[対象テキスト]

■ ■ ■ ■ ■ ■ ■

例えば,東京都[5] が2006年6月から11月にかけて1 000人あまりの親を対象とした調査では,子ども
服によるけがの危険性を感じたことがあると答えた人が,全体の77 %にのぼり,そのうちの20.9 %が,上
着のフードによる危険性を感じたことがあると答えている。
注記1 近年では,日本小児科学会子どもの生活環境改善委員会[6] によって,上着のフードが玄関の
取っ手に引っ掛かり,窒息して入院したことが報告されている。
注記2 公益社団法人日本消費生活アドバイザー・コンサルタント・相談員協会によって実施された,
各自治体,保育園などの調査によると,保育の現場では,事故防止のためにフード付きの上
着は避けるよう指導がなされているところが,少なくないことが報告されている。
注記3 全日本婦人子供服工業組合連合会[7] で,2008年に定められた子ども服の安全性に関する業界
の自主基準では,フードの安全基準が記載されている。
F.2 フードの安全性
子ども用衣料に附属するフードの安全性についての留意事項は,次による。
a) 12か月未満の乳児の眠るときの衣服,すなわち寝衣には,高体温のリスクがあるのでフードを付けな
いことが望ましい。

■ ■ ■ ■ ■ ■ ■

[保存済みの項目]
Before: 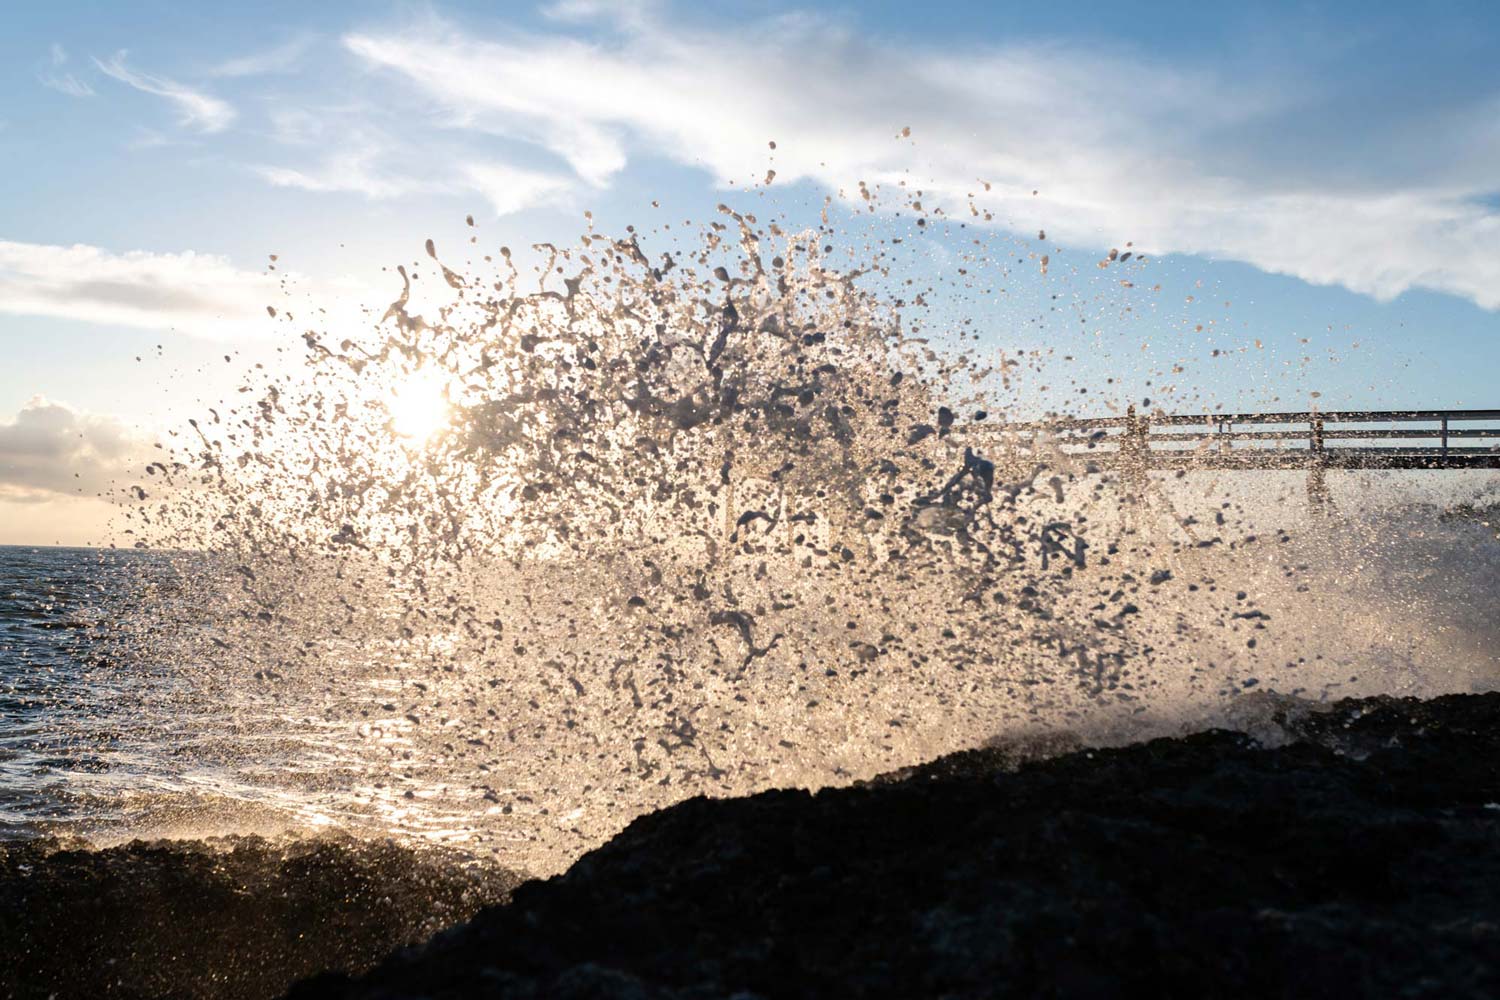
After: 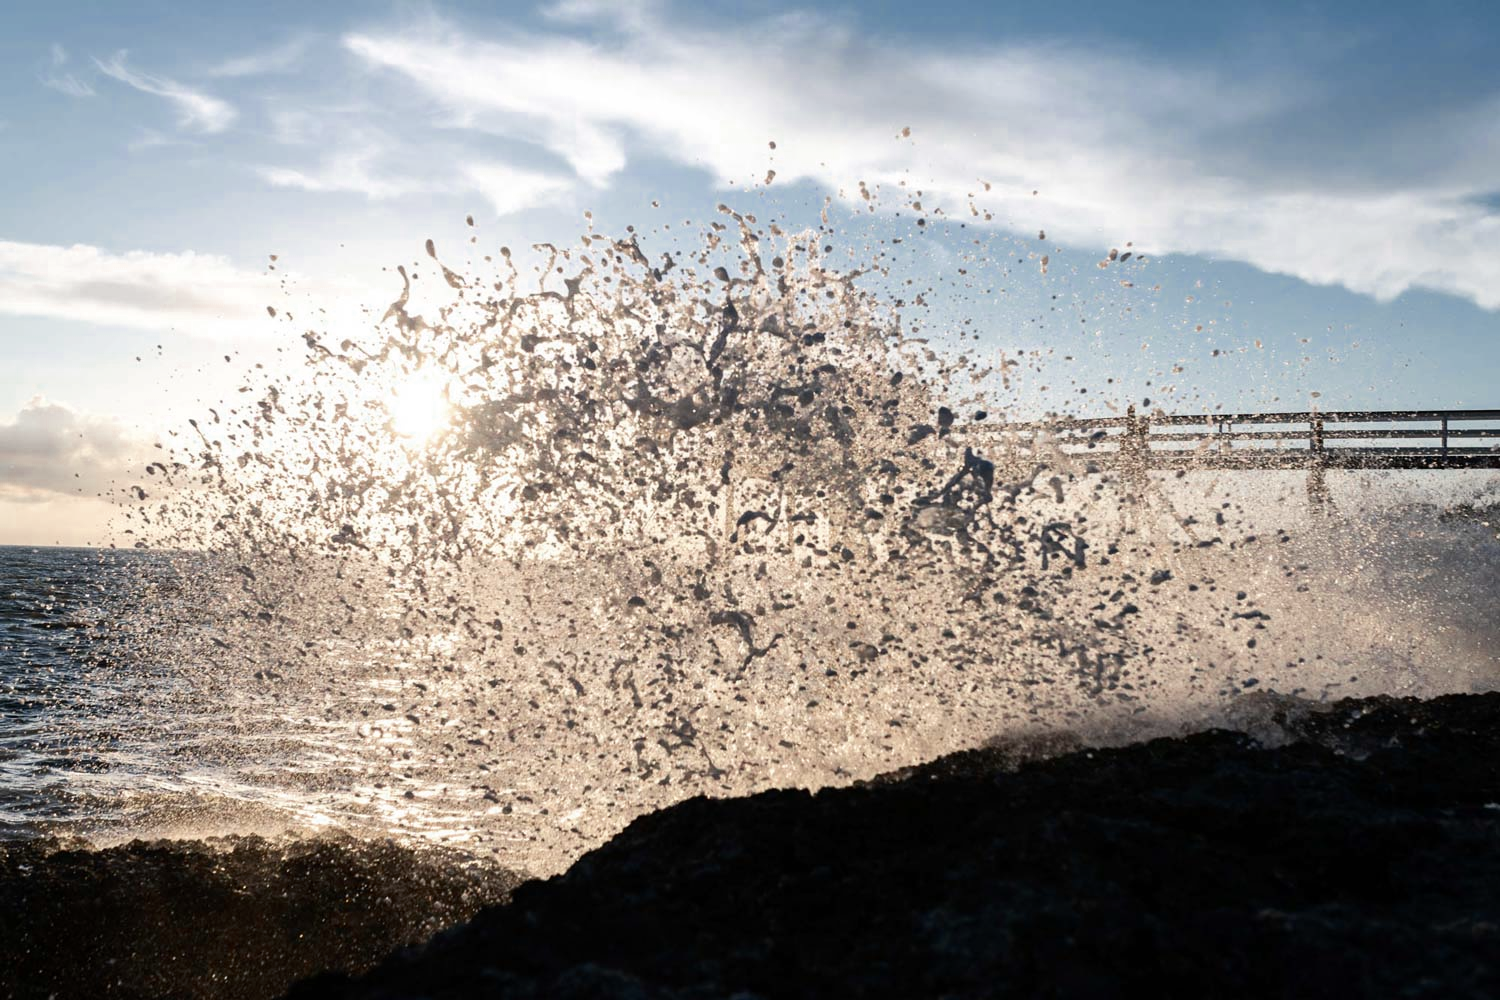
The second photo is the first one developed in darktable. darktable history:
contrast brightness saturation: contrast 0.14
color zones: curves: ch0 [(0, 0.5) (0.125, 0.4) (0.25, 0.5) (0.375, 0.4) (0.5, 0.4) (0.625, 0.35) (0.75, 0.35) (0.875, 0.5)]; ch1 [(0, 0.35) (0.125, 0.45) (0.25, 0.35) (0.375, 0.35) (0.5, 0.35) (0.625, 0.35) (0.75, 0.45) (0.875, 0.35)]; ch2 [(0, 0.6) (0.125, 0.5) (0.25, 0.5) (0.375, 0.6) (0.5, 0.6) (0.625, 0.5) (0.75, 0.5) (0.875, 0.5)]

■ ■ ■ ■ ■ ■ ■

[実施課題] 子ども服のフードの安全性に関する対象テキストを、一字一句変えずに全文複製してください。 これらの項目は別の出典から取得したものです。

[演習結果]
例えば,東京都[5] が2006年6月から11月にかけて1 000人あまりの親を対象とした調査では,子ども
服によるけがの危険性を感じたことがあると答えた人が,全体の77 %にのぼり,そのうちの20.9 %が,上
着のフードによる危険性を感じたことがあると答えている。
注記1 近年では,日本小児科学会子どもの生活環境改善委員会[6] によって,上着のフードが玄関の
取っ手に引っ掛かり,窒息して入院したことが報告されている。
注記2 公益社団法人日本消費生活アドバイザー・コンサルタント・相談員協会によって実施された,
各自治体,保育園などの調査によると,保育の現場では,事故防止のためにフード付きの上
着は避けるよう指導がなされているところが,少なくないことが報告されている。
注記3 全日本婦人子供服工業組合連合会[7] で,2008年に定められた子ども服の安全性に関する業界
の自主基準では,フードの安全基準が記載されている。
F.2 フードの安全性
子ども用衣料に附属するフードの安全性についての留意事項は,次による。
a) 12か月未満の乳児の眠るときの衣服,すなわち寝衣には,高体温のリスクがあるのでフードを付けな
いことが望ましい。